Di sisi barat Benua Awan, terbentang Hutan Iblis. Hutan purba yang dihuni binatang-binatang primitif yang masih membawa garis darah keturunan dari zaman kuno.

Siang hari di hutan terasa sunyi, namun angin yang menembus celah-celah daun membawa gema auman, mengguncang tanah dan menakut-nakuti siapa pun yang berani menapaki jalannya.

ROARR!!

Dari arah pusat Hutan Iblis, auman yang menggema berguncang di antara pepohonan purba, membuat seluruh penghuni hutan diam dan ketakutan.

Tidak jauh dari pusat hutan, seekor kera berlengan empat membawa seorang bayi manusia dengan tergesa-gesa.

Setelah berenang melewati danau, ia akhirnya tiba di sebuah pulau berukuran sekitar dua kilometer. Di sana seekor harimau bersayap hitam berbaring diatas batu, dibelakangnya ada sebuah pohon kuno yang memancarkan aura kehidupan yang begitu murni.

Kera berlengan empat itu berjalan menghampirinya. Setelah cukup dekat, kera itu meletakan bayi, lalu menunduk dengan hormat.

Waah!waaa!waaaa!

Suara tangisan bayi terdengar keras, perlahan mata harimau terbuka, ia menatap kera berlengan empat yang masih menundukkan dengan hormat.

“Jadi kamu ingin merawat anak manusia ini?” Tanya harimau itu, lalu menatap kera itu dengan tegas, “ Aturan tetap aturan, buang anak itu ke dunia manusia”

Waaaah!waaaaaaa!Waah!waaa!waaaa!

Suara tangisan semakin keras, harimau itu berjalan mendekati bayi tersebut. Langkah besarnya membuat tanah bergetar, segera, ia melihat paras bayi mungil tersebut. Ia mengulurkan cakarnya yang tajam, seketika, bayi itu berhenti menangis, wajahnya kembali tenang, manis, dan tak ternodai rasa takut.
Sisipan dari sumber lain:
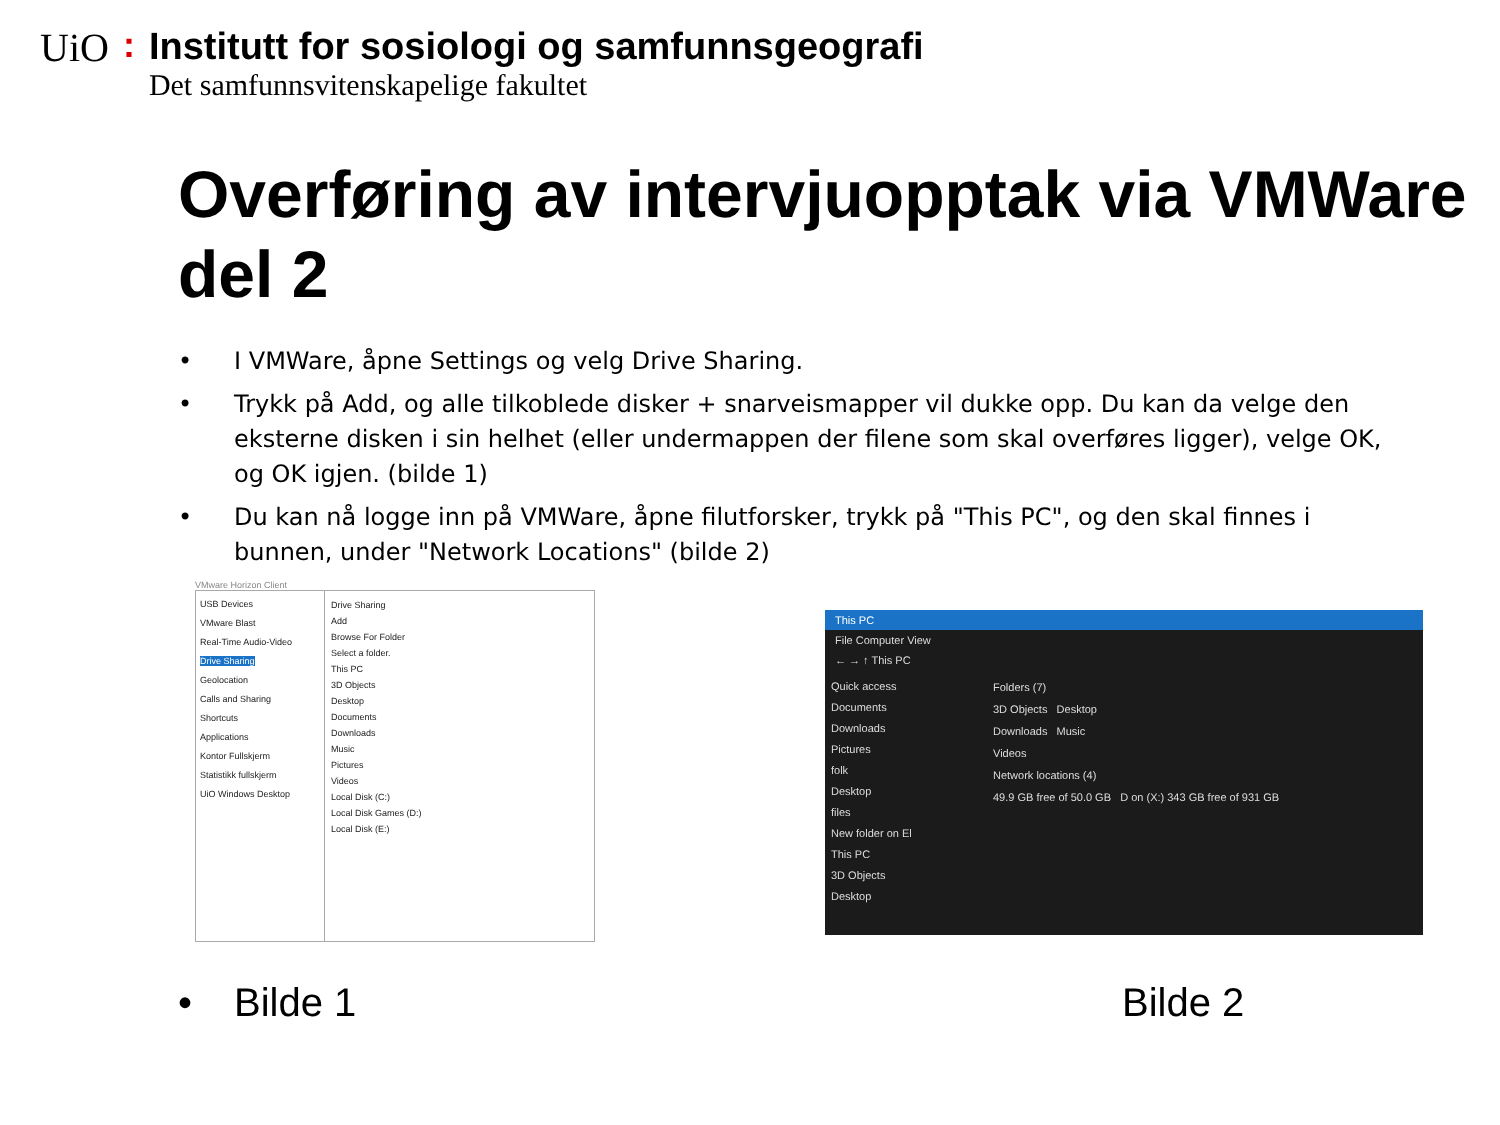UiO:
Institutt for sosiologi og samfunnsgeografi
Det samfunnsvitenskapelige fakultet
Overføring av intervjuopptak via VMWare del 2
• I VMWare, åpne Settings og velg Drive Sharing.
• Trykk på Add, og alle tilkoblede disker + snarveismapper vil dukke opp. Du kan da velge den eksterne disken i sin helhet (eller undermappen der filene som skal overføres ligger), velge OK, og OK igjen. (bilde 1)
• Du kan nå logge inn på VMWare, åpne filutforsker, trykk på "This PC", og den skal finnes i bunnen, under "Network Locations" (bilde 2)
VMware Horizon Client
USB Devices
VMware Blast
Real-Time Audio-Video
Drive Sharing
Geolocation
Calls and Sharing
Shortcuts
Applications
Kontor Fullskjerm
Statistikk fullskjerm
UiO Windows Desktop
Drive Sharing
Add
Browse For Folder
Select a folder.
This PC
3D Objects
Desktop
Documents
Downloads
Music
Pictures
Videos
Local Disk (C:)
Local Disk Games (D:)
Local Disk (E:)
This PC
File Computer View
← → ↑ This PC
Quick access
Documents
Downloads
Pictures
folk
Desktop
files
New folder on El
This PC
3D Objects
Desktop
Folders (7)
3D Objects Desktop
Downloads Music
Videos
Network locations (4)
49.9 GB free of 50.0 GB D on (X:) 343 GB free of 931 GB
• Bilde 1 Bilde 2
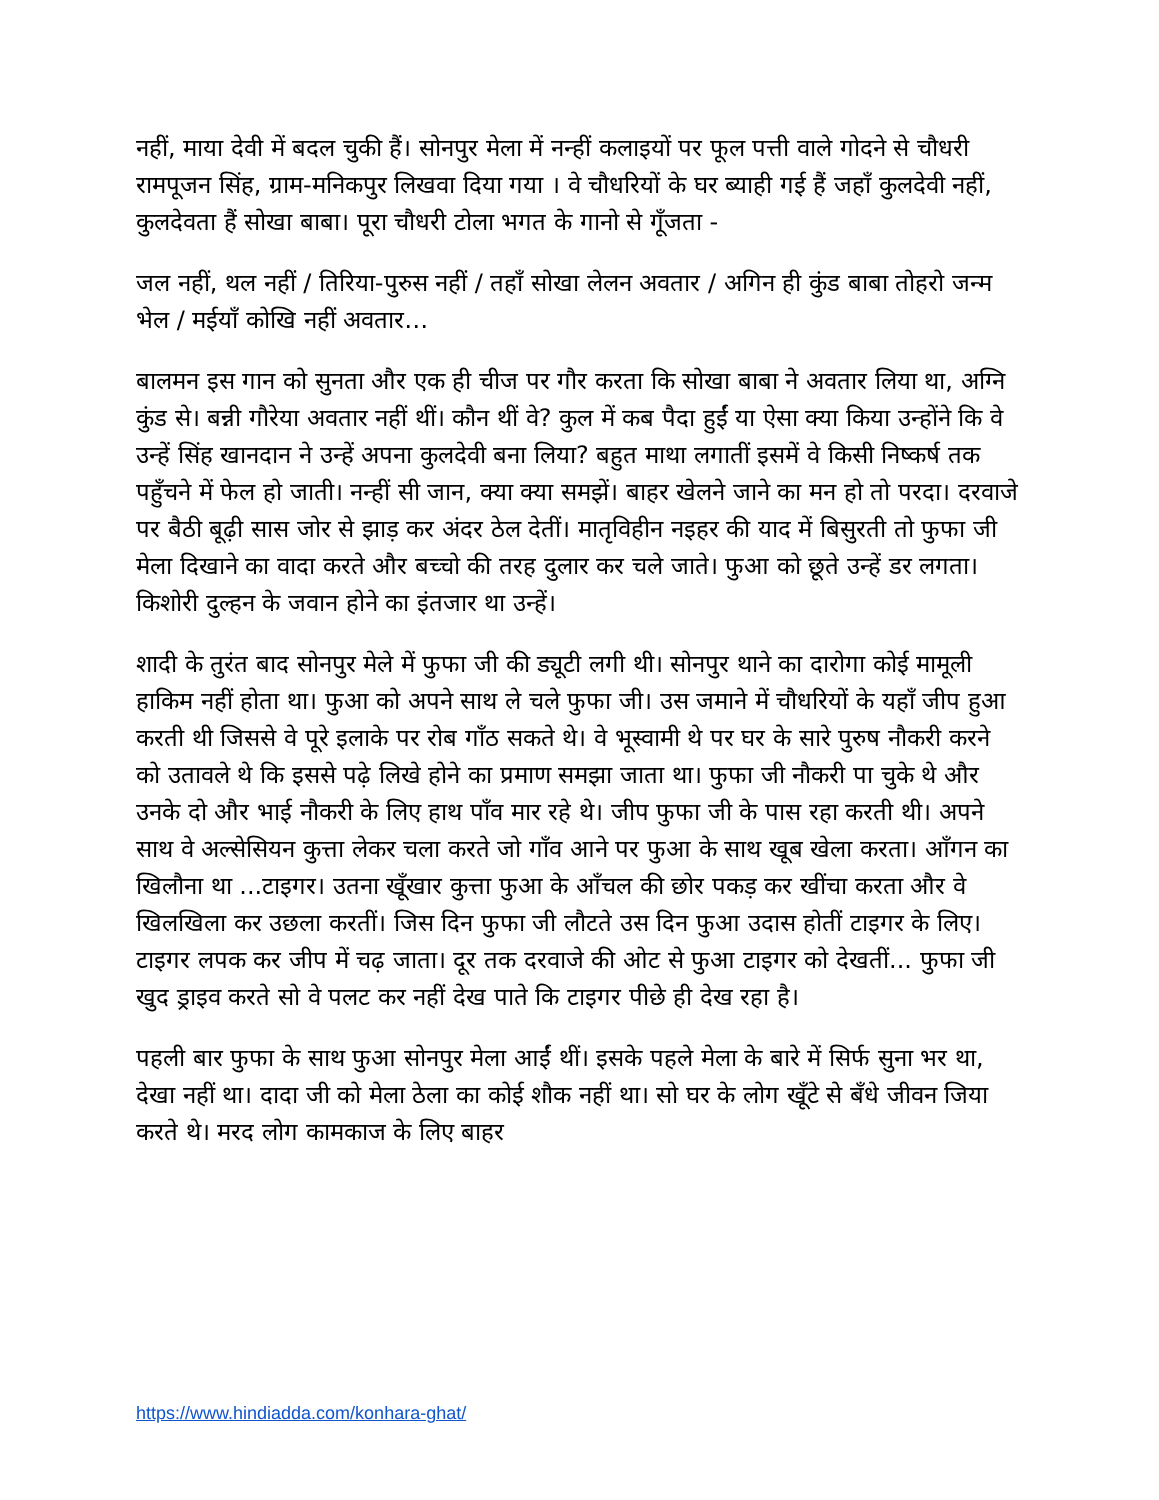नहीं, माया देवी में बदल चुकी हैं। सोनपुर मेला में नन्हीं कलाइयों पर फूल पत्ती वाले गोदने से चौधरी रामपूजन सिंह, ग्राम-मनिकपुर लिखवा दिया गया । वे चौधरियों के घर ब्याही गई हैं जहाँ कुलदेवी नहीं, कुलदेवता हैं सोखा बाबा। पूरा चौधरी टोला भगत के गानो से गूँजता -
जल नहीं, थल नहीं / तिरिया-पुरुस नहीं / तहाँ सोखा लेलन अवतार / अगिन ही कुंड बाबा तोहरो जन्म भेल / मईयाँ कोखि नहीं अवतार…
बालमन इस गान को सुनता और एक ही चीज पर गौर करता कि सोखा बाबा ने अवतार लिया था, अग्नि कुंड से। बन्नी गौरेया अवतार नहीं थीं। कौन थीं वे? कुल में कब पैदा हुईं या ऐसा क्या किया उन्होंने कि वे उन्हें सिंह खानदान ने उन्हें अपना कुलदेवी बना लिया? बहुत माथा लगातीं इसमें वे किसी निष्कर्ष तक पहुँचने में फेल हो जाती। नन्हीं सी जान, क्या क्या समझें। बाहर खेलने जाने का मन हो तो परदा। दरवाजे पर बैठी बूढ़ी सास जोर से झाड़ कर अंदर ठेल देतीं। मातृविहीन नइहर की याद में बिसुरती तो फुफा जी मेला दिखाने का वादा करते और बच्चो की तरह दुलार कर चले जाते। फुआ को छूते उन्हें डर लगता। किशोरी दुल्हन के जवान होने का इंतजार था उन्हें।
शादी के तुरंत बाद सोनपुर मेले में फुफा जी की ड्यूटी लगी थी। सोनपुर थाने का दारोगा कोई मामूली हाकिम नहीं होता था। फुआ को अपने साथ ले चले फुफा जी। उस जमाने में चौधरियों के यहाँ जीप हुआ करती थी जिससे वे पूरे इलाके पर रोब गाँठ सकते थे। वे भूस्वामी थे पर घर के सारे पुरुष नौकरी करने को उतावले थे कि इससे पढ़े लिखे होने का प्रमाण समझा जाता था। फुफा जी नौकरी पा चुके थे और उनके दो और भाई नौकरी के लिए हाथ पाँव मार रहे थे। जीप फुफा जी के पास रहा करती थी। अपने साथ वे अल्सेसियन कुत्ता लेकर चला करते जो गाँव आने पर फुआ के साथ खूब खेला करता। आँगन का खिलौना था ...टाइगर। उतना खूँखार कुत्ता फुआ के आँचल की छोर पकड़ कर खींचा करता और वे खिलखिला कर उछला करतीं। जिस दिन फुफा जी लौटते उस दिन फुआ उदास होतीं टाइगर के लिए। टाइगर लपक कर जीप में चढ़ जाता। दूर तक दरवाजे की ओट से फुआ टाइगर को देखतीं... फुफा जी खुद ड्राइव करते सो वे पलट कर नहीं देख पाते कि टाइगर पीछे ही देख रहा है।
पहली बार फुफा के साथ फुआ सोनपुर मेला आईं थीं। इसके पहले मेला के बारे में सिर्फ सुना भर था, देखा नहीं था। दादा जी को मेला ठेला का कोई शौक नहीं था। सो घर के लोग खूँटे से बँधे जीवन जिया करते थे। मरद लोग कामकाज के लिए बाहर
https://www.hindiadda.com/konhara-ghat/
"Seorang anak manusia…menarik? mereka memang gila meninggalkannya di hutan ini" pikir harimau itu, matanya tenang namun penuh tanya.

Bayi itu menatap harimau bersayap hitam tanpa rasa takut, lalu senyum yang begitu polos, menusuk jauh ke dalam hati siapapun. Senyuman itu bahkan hampir membuat harimau itu—Sang raja hutan bersimpati.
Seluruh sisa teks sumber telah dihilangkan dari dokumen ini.